My In-laws invited my wife and I down to Edisto for the weekend after Thanksgiving, and I was determined to spend the majority of it on the beach to do some sharking, despite the cold, windy forecast.:fishing:

I arrived Fri. and set up about 1pm off of Big Bay Point. The location is great for sharks because there is 30-40ft deep water about 75 yds. off the beach. My setup involves three rods: a 12ft heavy spinning outfit for casting deep, a 7ft heavy fighting rod with a vintage Penn-Delmar No. 285 reel for a shallow rig, and a MH conventional outfit for smaller sharks or bluefish. 

I started off using large chunks of skate on 11/0 hooks for the larger rigs, and whole frozen finger mullet on the light-weight outfit. Since the bait wasn't freshly caught, the sharks didn't touch it. Even with replacing the bait, there was no action for the 3 hrs. 

As a testament to the importance of fresh bait, I was able to net some horse mullet that moved into the surf as the sun went down and quickly cut it up and baited my rigs. After no more than 10 min. in the water, I was hooked up. The two and a half ft. Finetooth shark wasn't much of a contest for a 12 ft. surf stick, but it was a welcome catch.








Almost as soon as I had that one released, I got another hookup on the light outfit and brought in an adult sharpnose in the 3ft. range. The weather stayed warm on Fri. but overnight a strong NE blow cooled things off.

The next day was cold and windy and the waders and rain gear really came in handy. The fishing was slow all day, and even though the mullet were around, they seemed to be moving by themselves, not in schools so they were impossible to catch. There was definitely enough bait around, because there were dolphins swimming so close to shore that one swam UNDER one of my lines! 
The pattern ended up being the same as the previous day with the mullet coming in force about 4pm. I still only managed to catch a few. I rigged a whole one on the heavy rig and this is all I got to show for it:








Yep. Dang shark somehow managed to bite a perfect chunk of bait from around the point of the hook. So I cut it into bite size pieces and... voila!

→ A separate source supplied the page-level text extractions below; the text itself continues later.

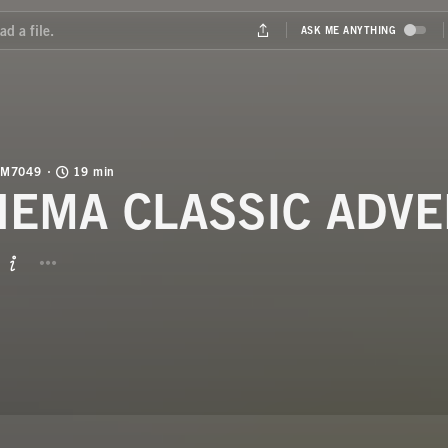
M7049
19 min
NEMA CLASSIC ADVE
BUTTON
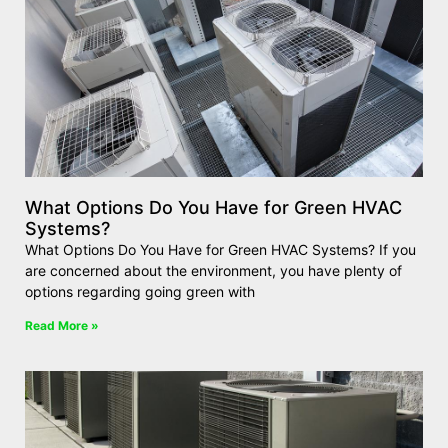
What Options Do You Have for Green HVAC
Systems?
What Options Do You Have for Green HVAC Systems? If you
are concerned about the environment, you have plenty of
options regarding going green with
Read More »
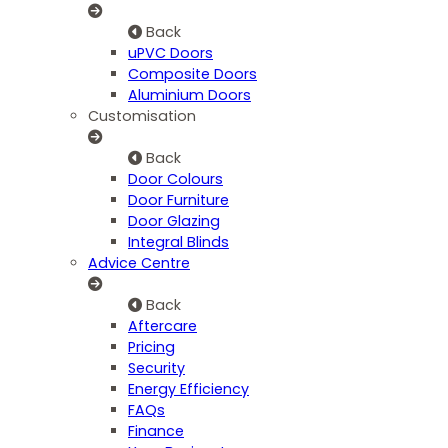
Back
uPVC Doors
Composite Doors
Aluminium Doors
Customisation
Back
Door Colours
Door Furniture
Door Glazing
Integral Blinds
Advice Centre
Back
Aftercare
Pricing
Security
Energy Efficiency
FAQs
Finance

Another large Atlantic Sharpnose. And just as a disclaimer, all three sharks were safely released.

I'm still holding out for a nice 6 foot bull or a blacktip, but I'm still learning. I gotta work my way up I guess.

If there's anyone else that fishes at Edisto, I'd love to hear about what you catch and where you like to set up.


----------



## Railroader (Apr 13, 2005)

HELLUVA good report, Chumrunner, thanks!


----------



## bigphil (Jul 9, 2006)

Nice report. I have some friends that go to Edisto every Thanksgiving as well.

It was a cold and windy weekend.


----------



## TyatCapeSanBlas (Apr 6, 2007)

I think there is a channel, its probably the area you were talkin bout with the steep dropoffs close in, the locals consider that area a tiger shark breeding ground. Looks like you had fun congrats, thats a cool beach.


----------



## chumrunner (Nov 6, 2007)

Yeah I usually fish the channel right off the point and it definitely gets deep quick. Didn't hear anything about tigers though. Sounds like fun


----------